One resident who is stable but has higher-risk conditions is being cared for in the medical center’s main inpatient unit.
“These patients do not seem to be suffering from the COVID disease, despite the number of patients we’re caring for,” Fischer said.
To staff the COVID-19 unit, “we are tapping into every nurse, nursing assistant, clinician from across the facility,” said Darci Raschke, a registered nurse and the medical center’s nurse executive.
So far, everyone working in the unit volunteered and will receive additional pay.
The facility first identified inpatient staff who could work on the unit, then people with recent experience in inpatient care. Officials also developed training for people who hadn’t worked in that type of care for a long period.
Many people working in clinics doing routine virtual appointments have since been reassigned after extensive training on protective equipment.
The medical center also is in daily contact with the U.S. Department of Veterans Affairs about sending more health care workers with COVID-19 and infectious disease experience to the medical center.

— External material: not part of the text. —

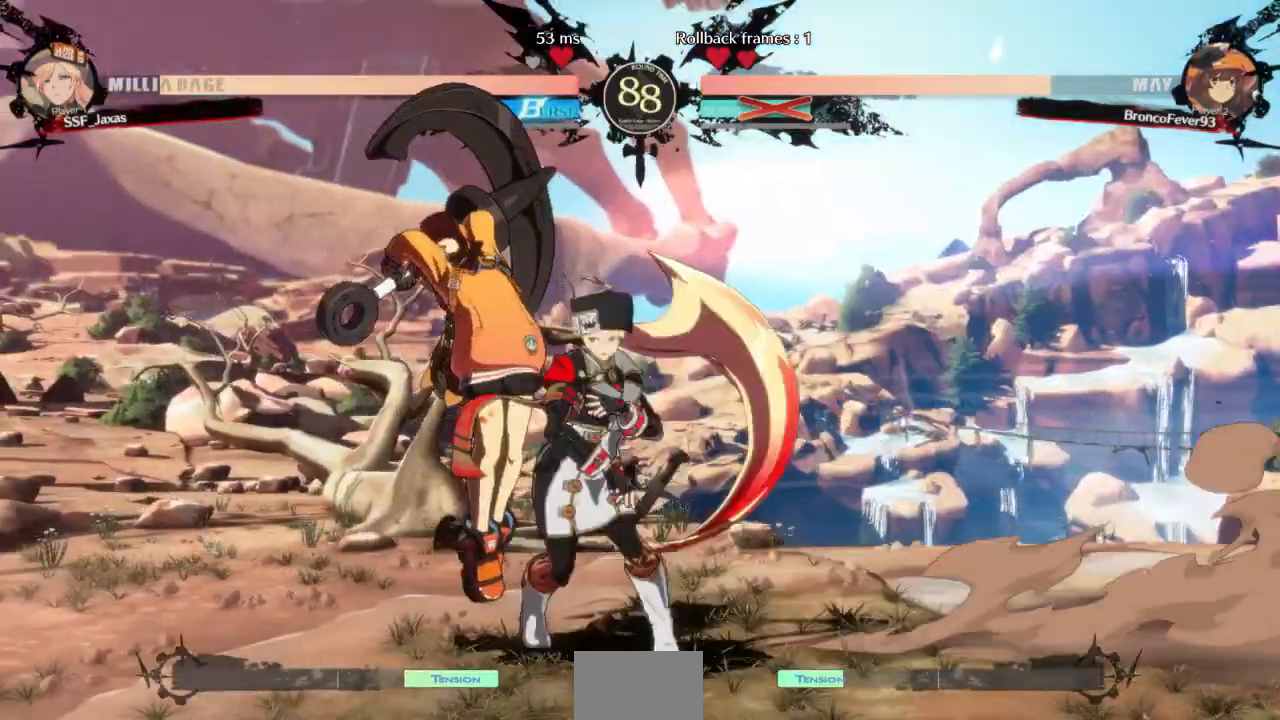
{"buttons": [], "events": [[133, "TRIANGLE", "up"]]}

“It’s quite the undertaking,” Fischer said. “There’s a lot of folks down there.”
Fischer said the medical center is prepared to host the residents for the long haul, but he has also reached out to local hospitals to ensure they have capacity if his facility is overwhelmed.
“We will not return these veterans until they have tested negative twice and 24 hours between testing,” Fischer said.
The medical center has its own test kits that can be turned around at a California lab in two to three days. It has some limited same-day testing capability as well.
“Our testing capabilities right now look pretty good,” said Sam McComas, a registered nurse and deputy director of the hospital’s incident command team.
The VA Medical Center also is prepared if Spokane sees a surge in COVID-19 cases countywide.
The facility increased total bed capacity from 70 to about 140 and tripled its intensive care unit capacity from four to 12. The ICU capacity could further increase to 20. The medical center has 12 ventilators with six more ordered, along with a more protective equipment.
“We were incredibly prepared for this wave and this pandemic,” Fischer said.
Fischer said the medical center staff can sense they’re in the public eye as a focal point of Spokane’s COVID-19 response.
“We’re fulfilling our mission to care for veterans in our community,” Fischer said. “I am very happy with the role we are playing and very happy with my staff.”
Spokesman-Review reporter Arielle Dreher contributed to this report.